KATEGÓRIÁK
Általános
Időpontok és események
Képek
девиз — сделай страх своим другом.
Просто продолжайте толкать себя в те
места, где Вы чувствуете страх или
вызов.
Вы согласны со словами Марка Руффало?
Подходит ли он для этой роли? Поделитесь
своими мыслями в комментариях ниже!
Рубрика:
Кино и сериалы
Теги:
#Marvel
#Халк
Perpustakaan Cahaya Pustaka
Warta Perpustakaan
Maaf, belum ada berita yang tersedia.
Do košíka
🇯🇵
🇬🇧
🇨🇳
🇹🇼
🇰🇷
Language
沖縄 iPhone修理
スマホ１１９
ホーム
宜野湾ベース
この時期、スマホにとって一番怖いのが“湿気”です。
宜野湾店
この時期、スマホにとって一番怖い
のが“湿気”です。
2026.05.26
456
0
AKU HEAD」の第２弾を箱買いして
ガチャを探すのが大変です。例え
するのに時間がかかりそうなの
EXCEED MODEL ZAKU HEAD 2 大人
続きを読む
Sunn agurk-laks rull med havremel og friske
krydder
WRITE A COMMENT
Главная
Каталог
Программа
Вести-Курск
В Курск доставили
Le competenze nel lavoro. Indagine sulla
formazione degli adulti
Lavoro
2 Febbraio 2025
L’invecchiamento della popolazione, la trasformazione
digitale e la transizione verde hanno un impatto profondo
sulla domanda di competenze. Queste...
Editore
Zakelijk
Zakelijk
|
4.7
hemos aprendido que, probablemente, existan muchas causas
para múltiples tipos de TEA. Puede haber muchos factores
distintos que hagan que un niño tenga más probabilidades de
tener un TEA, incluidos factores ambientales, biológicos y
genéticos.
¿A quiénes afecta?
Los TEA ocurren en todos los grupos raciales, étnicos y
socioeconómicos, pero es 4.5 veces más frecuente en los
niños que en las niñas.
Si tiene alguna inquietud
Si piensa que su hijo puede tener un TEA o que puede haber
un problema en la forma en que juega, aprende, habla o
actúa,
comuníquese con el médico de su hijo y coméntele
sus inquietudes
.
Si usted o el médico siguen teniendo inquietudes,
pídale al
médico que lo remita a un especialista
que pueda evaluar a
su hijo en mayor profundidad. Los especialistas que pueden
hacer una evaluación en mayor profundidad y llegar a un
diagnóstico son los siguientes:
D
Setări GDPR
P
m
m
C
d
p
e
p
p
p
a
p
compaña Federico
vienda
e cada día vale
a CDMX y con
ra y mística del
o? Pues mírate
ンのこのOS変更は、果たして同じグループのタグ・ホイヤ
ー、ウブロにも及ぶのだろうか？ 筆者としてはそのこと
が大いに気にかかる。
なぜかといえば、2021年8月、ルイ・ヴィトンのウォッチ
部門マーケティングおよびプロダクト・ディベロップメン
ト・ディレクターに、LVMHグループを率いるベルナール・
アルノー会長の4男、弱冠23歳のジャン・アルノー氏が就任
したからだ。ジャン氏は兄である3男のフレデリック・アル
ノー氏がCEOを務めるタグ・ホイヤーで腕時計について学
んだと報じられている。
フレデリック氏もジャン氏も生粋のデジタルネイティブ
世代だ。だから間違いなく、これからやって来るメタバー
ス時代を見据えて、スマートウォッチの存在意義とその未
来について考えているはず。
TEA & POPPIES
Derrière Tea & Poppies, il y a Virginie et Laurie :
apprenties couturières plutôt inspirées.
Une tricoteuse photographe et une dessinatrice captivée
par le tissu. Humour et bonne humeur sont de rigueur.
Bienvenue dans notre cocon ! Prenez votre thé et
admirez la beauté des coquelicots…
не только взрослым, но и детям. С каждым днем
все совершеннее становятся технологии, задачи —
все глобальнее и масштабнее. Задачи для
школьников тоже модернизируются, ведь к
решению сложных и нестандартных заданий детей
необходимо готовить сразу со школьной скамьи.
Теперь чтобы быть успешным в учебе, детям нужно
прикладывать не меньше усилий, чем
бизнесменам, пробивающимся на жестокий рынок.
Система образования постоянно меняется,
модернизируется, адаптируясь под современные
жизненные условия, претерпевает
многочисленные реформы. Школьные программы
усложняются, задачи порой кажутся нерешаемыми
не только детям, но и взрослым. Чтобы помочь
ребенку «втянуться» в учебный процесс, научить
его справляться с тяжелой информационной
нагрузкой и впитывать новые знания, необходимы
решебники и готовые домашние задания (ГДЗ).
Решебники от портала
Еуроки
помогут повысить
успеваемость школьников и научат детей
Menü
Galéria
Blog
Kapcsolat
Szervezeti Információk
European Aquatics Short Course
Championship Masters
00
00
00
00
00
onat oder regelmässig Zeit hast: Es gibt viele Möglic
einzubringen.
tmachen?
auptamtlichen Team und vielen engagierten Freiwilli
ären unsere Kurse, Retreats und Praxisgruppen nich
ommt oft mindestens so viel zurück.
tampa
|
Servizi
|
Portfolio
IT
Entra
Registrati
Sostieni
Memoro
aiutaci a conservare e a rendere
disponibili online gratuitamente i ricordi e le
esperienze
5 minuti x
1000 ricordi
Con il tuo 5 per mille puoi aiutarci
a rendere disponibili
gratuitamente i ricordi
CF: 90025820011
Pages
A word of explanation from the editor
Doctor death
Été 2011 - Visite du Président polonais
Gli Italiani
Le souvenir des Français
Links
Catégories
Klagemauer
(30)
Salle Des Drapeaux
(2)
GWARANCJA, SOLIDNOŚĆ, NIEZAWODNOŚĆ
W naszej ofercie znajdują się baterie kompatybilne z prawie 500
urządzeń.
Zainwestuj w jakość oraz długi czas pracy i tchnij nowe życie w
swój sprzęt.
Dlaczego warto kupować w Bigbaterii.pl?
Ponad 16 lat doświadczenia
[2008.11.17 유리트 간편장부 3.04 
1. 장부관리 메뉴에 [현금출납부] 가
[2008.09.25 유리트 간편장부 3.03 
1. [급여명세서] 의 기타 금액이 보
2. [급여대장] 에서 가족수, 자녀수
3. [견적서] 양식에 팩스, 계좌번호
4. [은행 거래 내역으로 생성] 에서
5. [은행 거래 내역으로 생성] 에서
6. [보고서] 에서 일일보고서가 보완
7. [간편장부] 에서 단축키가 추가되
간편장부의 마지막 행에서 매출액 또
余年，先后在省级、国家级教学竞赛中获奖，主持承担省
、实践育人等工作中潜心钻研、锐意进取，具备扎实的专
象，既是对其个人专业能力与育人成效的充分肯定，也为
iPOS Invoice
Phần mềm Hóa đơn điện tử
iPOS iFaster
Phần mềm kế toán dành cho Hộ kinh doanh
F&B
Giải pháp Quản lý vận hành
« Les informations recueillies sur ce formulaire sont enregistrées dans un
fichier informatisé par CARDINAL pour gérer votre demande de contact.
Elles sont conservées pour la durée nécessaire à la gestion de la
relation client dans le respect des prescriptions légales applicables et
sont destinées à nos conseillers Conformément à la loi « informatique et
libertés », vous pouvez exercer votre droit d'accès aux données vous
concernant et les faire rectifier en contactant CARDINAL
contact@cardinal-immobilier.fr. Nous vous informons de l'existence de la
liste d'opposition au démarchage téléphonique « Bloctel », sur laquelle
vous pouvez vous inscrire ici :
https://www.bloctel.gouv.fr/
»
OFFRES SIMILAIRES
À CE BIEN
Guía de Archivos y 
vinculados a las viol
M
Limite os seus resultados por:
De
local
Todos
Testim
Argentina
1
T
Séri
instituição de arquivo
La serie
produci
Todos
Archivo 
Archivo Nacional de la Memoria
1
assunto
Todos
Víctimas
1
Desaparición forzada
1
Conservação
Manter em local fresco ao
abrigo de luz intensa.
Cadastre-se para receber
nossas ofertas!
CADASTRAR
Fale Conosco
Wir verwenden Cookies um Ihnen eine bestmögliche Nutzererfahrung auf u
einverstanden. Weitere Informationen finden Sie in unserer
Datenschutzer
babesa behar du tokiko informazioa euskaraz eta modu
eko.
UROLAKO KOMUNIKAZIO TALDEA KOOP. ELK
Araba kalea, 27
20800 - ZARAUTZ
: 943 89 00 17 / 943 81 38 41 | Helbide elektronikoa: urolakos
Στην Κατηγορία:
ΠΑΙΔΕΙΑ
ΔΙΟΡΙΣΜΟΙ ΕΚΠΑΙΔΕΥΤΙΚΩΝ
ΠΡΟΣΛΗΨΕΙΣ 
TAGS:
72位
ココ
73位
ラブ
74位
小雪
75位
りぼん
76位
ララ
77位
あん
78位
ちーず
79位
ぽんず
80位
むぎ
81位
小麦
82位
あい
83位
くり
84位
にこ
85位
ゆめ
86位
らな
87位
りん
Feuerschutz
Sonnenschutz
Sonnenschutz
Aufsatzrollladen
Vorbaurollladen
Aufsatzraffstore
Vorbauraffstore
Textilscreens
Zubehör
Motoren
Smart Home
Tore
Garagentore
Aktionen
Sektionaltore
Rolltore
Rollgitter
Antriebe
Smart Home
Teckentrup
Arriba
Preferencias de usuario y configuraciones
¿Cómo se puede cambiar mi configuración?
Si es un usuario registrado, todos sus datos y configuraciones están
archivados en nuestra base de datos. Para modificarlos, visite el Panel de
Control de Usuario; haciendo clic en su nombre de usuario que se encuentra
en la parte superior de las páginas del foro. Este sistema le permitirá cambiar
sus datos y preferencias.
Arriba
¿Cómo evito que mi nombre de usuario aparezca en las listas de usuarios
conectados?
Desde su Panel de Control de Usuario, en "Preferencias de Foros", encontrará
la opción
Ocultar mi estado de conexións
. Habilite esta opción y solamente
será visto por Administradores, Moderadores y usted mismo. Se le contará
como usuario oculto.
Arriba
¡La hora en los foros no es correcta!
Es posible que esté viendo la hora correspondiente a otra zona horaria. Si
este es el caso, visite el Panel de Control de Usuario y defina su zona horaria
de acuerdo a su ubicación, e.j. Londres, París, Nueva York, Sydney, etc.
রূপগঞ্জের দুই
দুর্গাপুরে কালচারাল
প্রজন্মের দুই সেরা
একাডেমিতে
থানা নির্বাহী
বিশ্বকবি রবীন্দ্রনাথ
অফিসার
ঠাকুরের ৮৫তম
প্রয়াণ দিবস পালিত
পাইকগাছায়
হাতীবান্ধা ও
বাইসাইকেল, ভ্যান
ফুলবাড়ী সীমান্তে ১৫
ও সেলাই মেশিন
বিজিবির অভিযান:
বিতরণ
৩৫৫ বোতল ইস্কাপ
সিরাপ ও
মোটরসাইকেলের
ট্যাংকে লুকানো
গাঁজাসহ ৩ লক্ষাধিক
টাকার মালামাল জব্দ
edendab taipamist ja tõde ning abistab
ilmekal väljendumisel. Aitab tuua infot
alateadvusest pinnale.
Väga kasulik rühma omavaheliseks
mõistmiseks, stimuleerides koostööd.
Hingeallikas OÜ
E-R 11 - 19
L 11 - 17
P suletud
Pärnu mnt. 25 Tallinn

- - - - -

* What this task involves
Rewrite the rows from the start of the rows through the line that contains "来について考えているはず。", replacing "Zakelijk" with "Particulier" and leaving everything else unchanged.

* Result of this exercise
KATEGÓRIÁK
Általános
Időpontok és események
Képek
девиз — сделай страх своим другом.
Просто продолжайте толкать себя в те
места, где Вы чувствуете страх или
вызов.
Вы согласны со словами Марка Руффало?
Подходит ли он для этой роли? Поделитесь
своими мыслями в комментариях ниже!
Рубрика:
Кино и сериалы
Теги:
#Marvel
#Халк
Perpustakaan Cahaya Pustaka
Warta Perpustakaan
Maaf, belum ada berita yang tersedia.
Do košíka
🇯🇵
🇬🇧
🇨🇳
🇹🇼
🇰🇷
Language
沖縄 iPhone修理
スマホ１１９
ホーム
宜野湾ベース
この時期、スマホにとって一番怖いのが“湿気”です。
宜野湾店
この時期、スマホにとって一番怖い
のが“湿気”です。
2026.05.26
456
0
AKU HEAD」の第２弾を箱買いして
ガチャを探すのが大変です。例え
するのに時間がかかりそうなの
EXCEED MODEL ZAKU HEAD 2 大人
続きを読む
Sunn agurk-laks rull med havremel og friske
krydder
WRITE A COMMENT
Главная
Каталог
Программа
Вести-Курск
В Курск доставили
Le competenze nel lavoro. Indagine sulla
formazione degli adulti
Lavoro
2 Febbraio 2025
L’invecchiamento della popolazione, la trasformazione
digitale e la transizione verde hanno un impatto profondo
sulla domanda di competenze. Queste...
Editore
Particulier
Particulier
|
4.7
hemos aprendido que, probablemente, existan muchas causas
para múltiples tipos de TEA. Puede haber muchos factores
distintos que hagan que un niño tenga más probabilidades de
tener un TEA, incluidos factores ambientales, biológicos y
genéticos.
¿A quiénes afecta?
Los TEA ocurren en todos los grupos raciales, étnicos y
socioeconómicos, pero es 4.5 veces más frecuente en los
niños que en las niñas.
Si tiene alguna inquietud
Si piensa que su hijo puede tener un TEA o que puede haber
un problema en la forma en que juega, aprende, habla o
actúa,
comuníquese con el médico de su hijo y coméntele
sus inquietudes
.
Si usted o el médico siguen teniendo inquietudes,
pídale al
médico que lo remita a un especialista
que pueda evaluar a
su hijo en mayor profundidad. Los especialistas que pueden
hacer una evaluación en mayor profundidad y llegar a un
diagnóstico son los siguientes:
D
Setări GDPR
P
m
m
C
d
p
e
p
p
p
a
p
compaña Federico
vienda
e cada día vale
a CDMX y con
ra y mística del
o? Pues mírate
ンのこのOS変更は、果たして同じグループのタグ・ホイヤ
ー、ウブロにも及ぶのだろうか？ 筆者としてはそのこと
が大いに気にかかる。
なぜかといえば、2021年8月、ルイ・ヴィトンのウォッチ
部門マーケティングおよびプロダクト・ディベロップメン
ト・ディレクターに、LVMHグループを率いるベルナール・
アルノー会長の4男、弱冠23歳のジャン・アルノー氏が就任
したからだ。ジャン氏は兄である3男のフレデリック・アル
ノー氏がCEOを務めるタグ・ホイヤーで腕時計について学
んだと報じられている。
フレデリック氏もジャン氏も生粋のデジタルネイティブ
世代だ。だから間違いなく、これからやって来るメタバー
ス時代を見据えて、スマートウォッチの存在意義とその未
来について考えているはず。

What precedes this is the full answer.